In 2016, a record number of foreign direct investments (FDI) has been achieved in Europe, according to a recent report by the EY (formerly Ernst & Young) consulting company.For the first time since 2008 Poland is among the top five most popular European destinations for foreign investors.
In the past year, 5845 new projects have been registered on the Old Continent, an increase by 15% yoy. These investments amount to at least 259.5 thousand jobs – that’s an increase of 19%.
Three of the most popular investment destinations were: Great Britain, Germany and France, where more than half (51%) of new projects were located.
Growth leaders in terms of FDI numbers are Sweden, Italy and the Czech Republic. In these countries, there were respectively 76%, 62% and 57% more new projects. In turn, only three of the European Top 20 countries – Netherlands, Belgium and Switzerland – had less foreign investment than a year earlier.
Europe, and especially Central and Eastern Europe, has seen a strong increase in the number of new jobs created in connection with the announced FDI. That part of the continent is responsible for more than half (52%) of all new jobs related to investment projects in 2016.
The record holders are Ukraine (435%) and Moldova (220% increase). However, when it comes to absolute numbers, the United Kingdom is the leader. In spite of the imminent vision of the Brexit, in the UK, 43,000 new workplaces are expected. However, it is worth noting that this result is only 2 percent better than in 2015. This is by far the slowest growth rate among the countries of the first ten.
The second place across Europe belongs to Poland, where the new FDI will create 22 thousand workplaces (up 12% yoy). There were also Germany, Romania, France, Serbia and Russia among the countries in which more than 15,000 jobs would be created.
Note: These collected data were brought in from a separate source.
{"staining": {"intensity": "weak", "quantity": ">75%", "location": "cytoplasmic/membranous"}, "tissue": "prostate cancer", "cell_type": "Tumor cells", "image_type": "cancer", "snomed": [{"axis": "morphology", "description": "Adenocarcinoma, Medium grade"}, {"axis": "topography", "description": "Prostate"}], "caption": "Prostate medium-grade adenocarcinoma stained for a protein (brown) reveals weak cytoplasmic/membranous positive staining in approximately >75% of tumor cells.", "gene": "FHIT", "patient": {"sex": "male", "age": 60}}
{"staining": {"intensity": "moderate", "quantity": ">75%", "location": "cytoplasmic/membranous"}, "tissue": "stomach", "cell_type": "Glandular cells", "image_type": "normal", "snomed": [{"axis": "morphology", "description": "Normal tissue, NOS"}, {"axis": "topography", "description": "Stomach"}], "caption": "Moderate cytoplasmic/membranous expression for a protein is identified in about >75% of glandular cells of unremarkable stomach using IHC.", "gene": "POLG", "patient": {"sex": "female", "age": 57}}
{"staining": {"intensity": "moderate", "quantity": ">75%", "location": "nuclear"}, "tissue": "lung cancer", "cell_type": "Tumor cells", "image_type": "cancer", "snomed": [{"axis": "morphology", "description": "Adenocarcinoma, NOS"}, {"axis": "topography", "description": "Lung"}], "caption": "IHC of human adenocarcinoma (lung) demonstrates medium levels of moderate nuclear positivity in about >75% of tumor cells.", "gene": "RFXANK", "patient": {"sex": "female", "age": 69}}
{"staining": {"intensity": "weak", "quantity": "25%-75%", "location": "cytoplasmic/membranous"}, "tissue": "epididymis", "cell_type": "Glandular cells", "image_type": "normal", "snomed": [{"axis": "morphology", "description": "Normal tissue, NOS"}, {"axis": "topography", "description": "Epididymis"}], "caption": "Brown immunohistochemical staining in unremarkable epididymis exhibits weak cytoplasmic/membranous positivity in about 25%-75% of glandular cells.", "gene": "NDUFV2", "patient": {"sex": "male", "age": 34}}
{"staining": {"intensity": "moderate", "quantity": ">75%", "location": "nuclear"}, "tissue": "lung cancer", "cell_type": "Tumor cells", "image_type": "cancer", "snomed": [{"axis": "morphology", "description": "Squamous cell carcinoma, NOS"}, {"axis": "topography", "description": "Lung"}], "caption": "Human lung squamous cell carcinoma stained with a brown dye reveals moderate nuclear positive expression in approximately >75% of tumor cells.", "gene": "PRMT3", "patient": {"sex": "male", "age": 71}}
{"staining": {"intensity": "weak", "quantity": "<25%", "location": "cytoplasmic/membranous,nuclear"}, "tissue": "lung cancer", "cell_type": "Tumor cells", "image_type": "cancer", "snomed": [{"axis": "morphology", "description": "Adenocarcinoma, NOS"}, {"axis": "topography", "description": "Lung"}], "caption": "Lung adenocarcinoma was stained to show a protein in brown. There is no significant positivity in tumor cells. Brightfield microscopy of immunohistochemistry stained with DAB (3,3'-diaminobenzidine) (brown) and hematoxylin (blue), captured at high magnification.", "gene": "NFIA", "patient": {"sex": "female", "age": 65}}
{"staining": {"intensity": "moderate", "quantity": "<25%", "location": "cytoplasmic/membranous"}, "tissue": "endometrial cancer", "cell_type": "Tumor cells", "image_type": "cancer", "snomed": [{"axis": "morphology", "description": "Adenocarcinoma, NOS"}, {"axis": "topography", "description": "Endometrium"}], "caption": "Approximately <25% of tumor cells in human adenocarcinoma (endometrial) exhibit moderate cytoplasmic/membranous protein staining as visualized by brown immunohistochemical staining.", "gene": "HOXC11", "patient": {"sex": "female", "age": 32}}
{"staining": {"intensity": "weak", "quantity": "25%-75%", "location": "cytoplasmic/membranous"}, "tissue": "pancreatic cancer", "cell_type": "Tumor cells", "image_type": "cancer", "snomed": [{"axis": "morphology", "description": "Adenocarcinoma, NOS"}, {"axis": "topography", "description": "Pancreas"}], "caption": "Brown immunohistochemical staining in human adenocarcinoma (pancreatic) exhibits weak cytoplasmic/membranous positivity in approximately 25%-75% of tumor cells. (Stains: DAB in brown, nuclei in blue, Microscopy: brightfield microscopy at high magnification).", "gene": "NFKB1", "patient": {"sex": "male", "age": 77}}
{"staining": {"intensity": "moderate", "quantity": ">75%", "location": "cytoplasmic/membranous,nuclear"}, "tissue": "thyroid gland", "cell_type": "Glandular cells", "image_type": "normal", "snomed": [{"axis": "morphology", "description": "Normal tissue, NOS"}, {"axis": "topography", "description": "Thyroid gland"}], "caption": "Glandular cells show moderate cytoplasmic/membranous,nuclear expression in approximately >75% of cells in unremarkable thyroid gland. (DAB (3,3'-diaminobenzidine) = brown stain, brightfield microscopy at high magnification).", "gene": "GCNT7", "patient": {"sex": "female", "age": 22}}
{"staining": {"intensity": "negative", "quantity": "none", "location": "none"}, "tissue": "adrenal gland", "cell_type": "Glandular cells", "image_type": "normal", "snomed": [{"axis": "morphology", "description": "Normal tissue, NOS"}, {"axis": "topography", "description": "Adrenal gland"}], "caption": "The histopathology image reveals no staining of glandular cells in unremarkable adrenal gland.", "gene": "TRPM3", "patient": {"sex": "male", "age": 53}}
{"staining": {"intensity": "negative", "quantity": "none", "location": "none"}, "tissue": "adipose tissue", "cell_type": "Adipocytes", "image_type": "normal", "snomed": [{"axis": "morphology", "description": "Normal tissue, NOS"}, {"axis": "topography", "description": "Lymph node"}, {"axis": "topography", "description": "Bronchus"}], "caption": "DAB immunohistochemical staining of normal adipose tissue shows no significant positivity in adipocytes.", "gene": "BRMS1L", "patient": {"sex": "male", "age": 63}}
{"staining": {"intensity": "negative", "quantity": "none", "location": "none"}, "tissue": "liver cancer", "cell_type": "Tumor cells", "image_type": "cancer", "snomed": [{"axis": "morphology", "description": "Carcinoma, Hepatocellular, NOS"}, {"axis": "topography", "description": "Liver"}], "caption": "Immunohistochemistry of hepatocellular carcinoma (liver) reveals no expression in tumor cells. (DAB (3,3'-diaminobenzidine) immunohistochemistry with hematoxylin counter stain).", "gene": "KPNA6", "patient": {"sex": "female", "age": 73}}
Every fifth new project in Europe was generated in 2016 by investors from the United States or Canada. It was the North American companies that turned out to be the biggest foreign investors (outside Europe) on our continent, involved in 1310 projects (22% of the total) in the previous year.
However, the title of the biggest investor belongs to European companies. As many as 3272 new projects (56% of the total) recorded in 2016 were related to intra-community direct investment, with more than 138 thousand of new jobs.
By analysing individual countries, Germany (651 projects), France (346), Great Britain (335), Switzerland (289) and Italy (187) invested the most outside their own countries.
The third foreign investor in Europe last year turned out to be China, which increased its business involvement by a quarter. Chinese companies announced 297 projects on our continent with 7919 jobs. It is worth noting that two thirds of the Chinese companies’ projects involved investing in sales and marketing.
Poland’s investment attractiveness
The EY report confirms Poland’s strong position on the investment map of Europe, not just the region. In 2016, 256 new FDI projects were announced in the country. That’s an increase of 21%, from 211 projects a year earlier. At least 22,000 new workplaces will be acreated thanks to these investments (an increase of 12% from 19 651 in 2015). In both categories Poland has proven to be the undisputed leader of Central and Eastern Europe.